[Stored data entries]
•••••

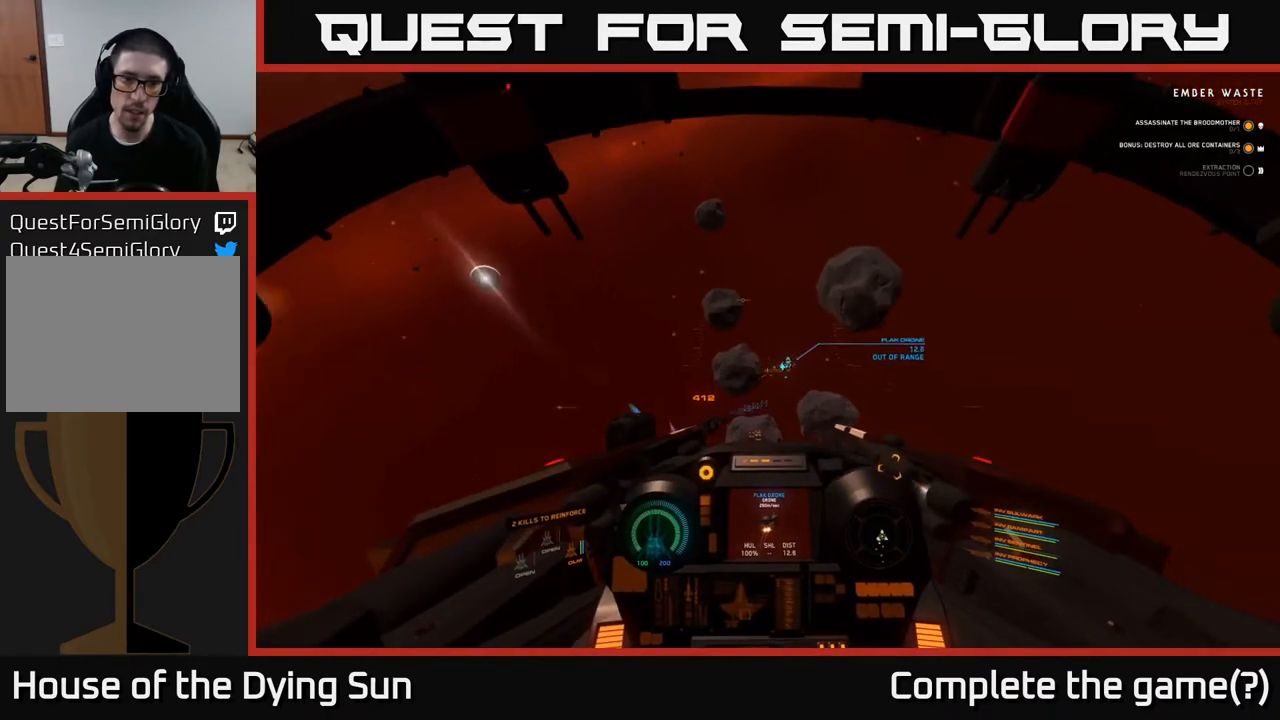
{"buttons": ["L2"], "left_stick": "center", "right_stick": "center", "events": [[17, "L3", "up"], [50, "right_stick", "center"]]}
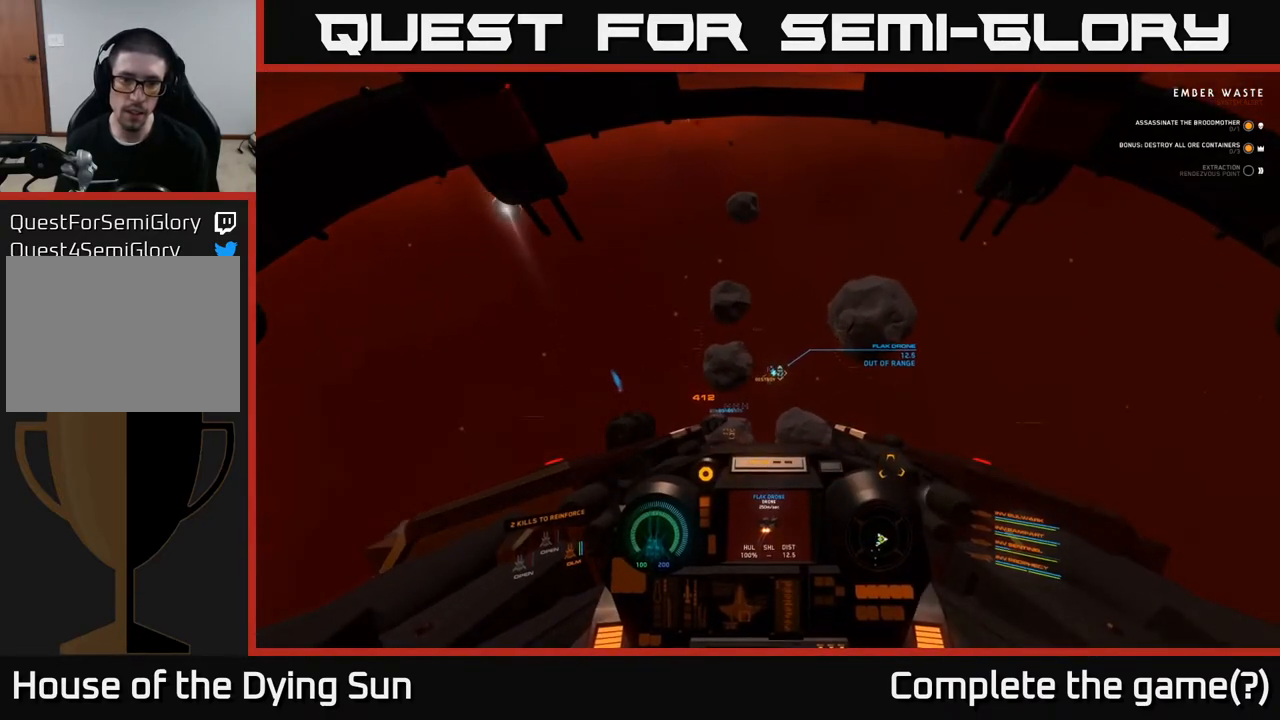
{"buttons": ["L2"], "left_stick": "center", "right_stick": "center", "events": [[17, "right_stick", "right"], [133, "right_stick", "center"]]}
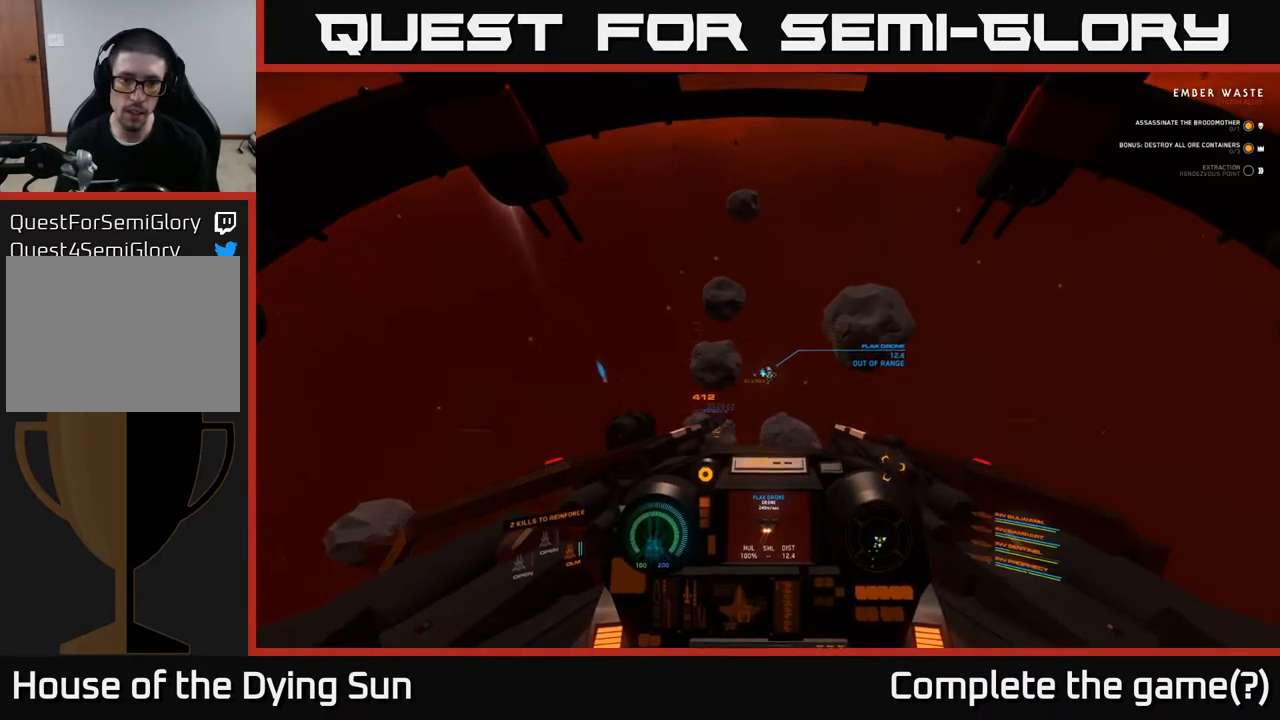
{"buttons": ["L2"], "left_stick": "center", "right_stick": "center", "events": [[167, "right_stick", "left"], [250, "right_stick", "center"]]}
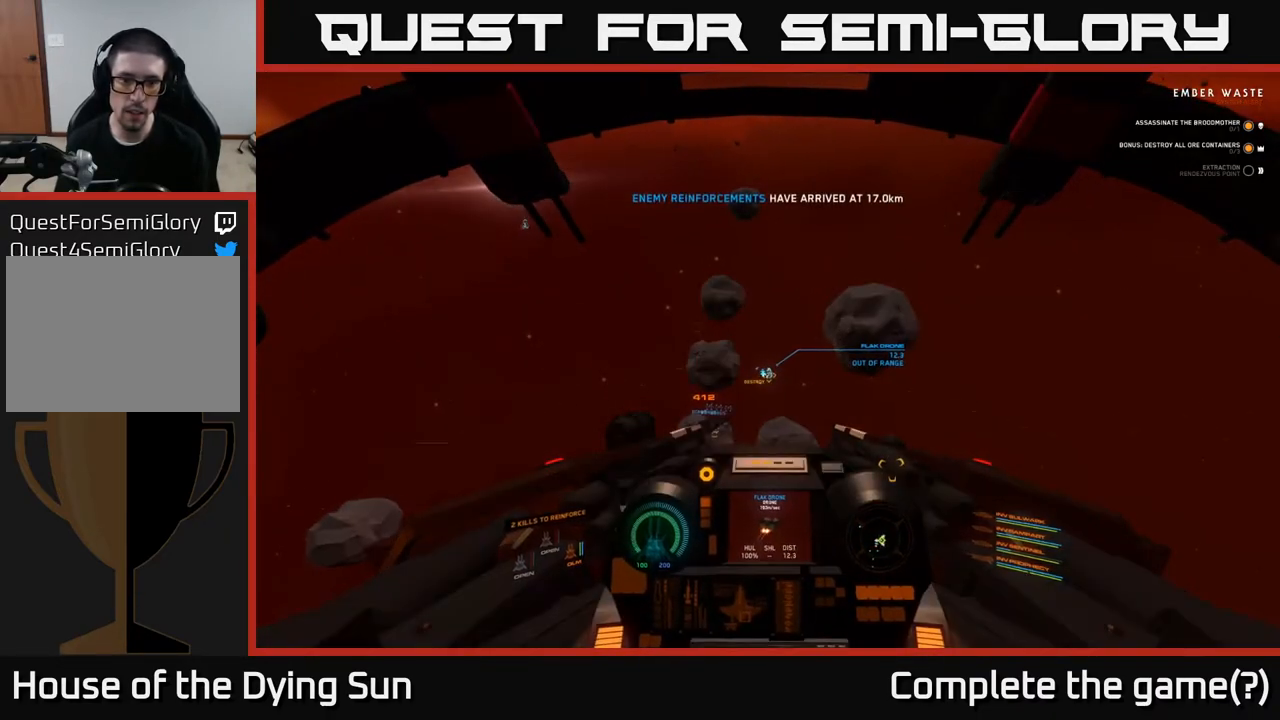
{"buttons": ["L2"], "left_stick": "center", "right_stick": "center", "events": []}
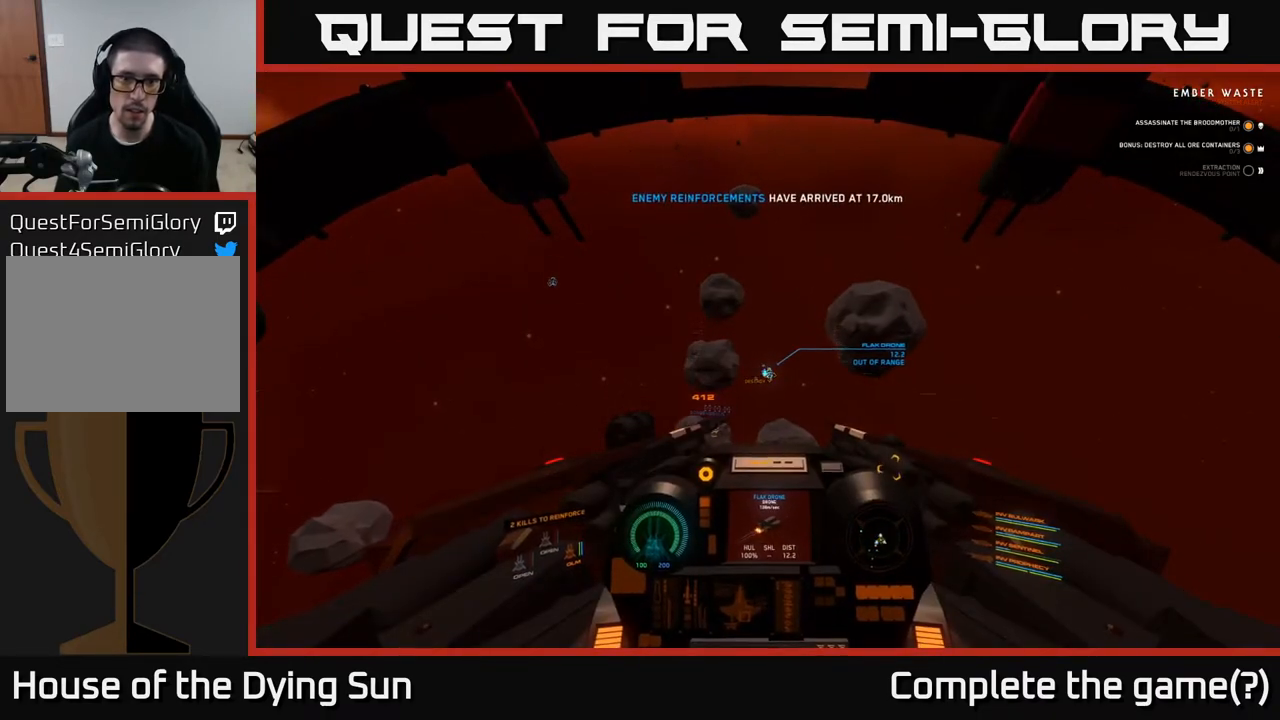
{"buttons": ["L2"], "left_stick": "center", "right_stick": "left", "events": [[150, "right_stick", "down-left"], [267, "right_stick", "left"]]}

•••••

● **Your assignment**
Would you repeat the entries exactly, but with no pictures?

● **Task output**
{"buttons": ["L2"], "left_stick": "center", "right_stick": "center", "events": [[17, "L3", "up"], [50, "right_stick", "center"]]}
{"buttons": ["L2"], "left_stick": "center", "right_stick": "center", "events": [[17, "right_stick", "right"], [133, "right_stick", "center"]]}
{"buttons": ["L2"], "left_stick": "center", "right_stick": "center", "events": [[167, "right_stick", "left"], [250, "right_stick", "center"]]}
{"buttons": ["L2"], "left_stick": "center", "right_stick": "center", "events": []}
{"buttons": ["L2"], "left_stick": "center", "right_stick": "left", "events": [[150, "right_stick", "down-left"], [267, "right_stick", "left"]]}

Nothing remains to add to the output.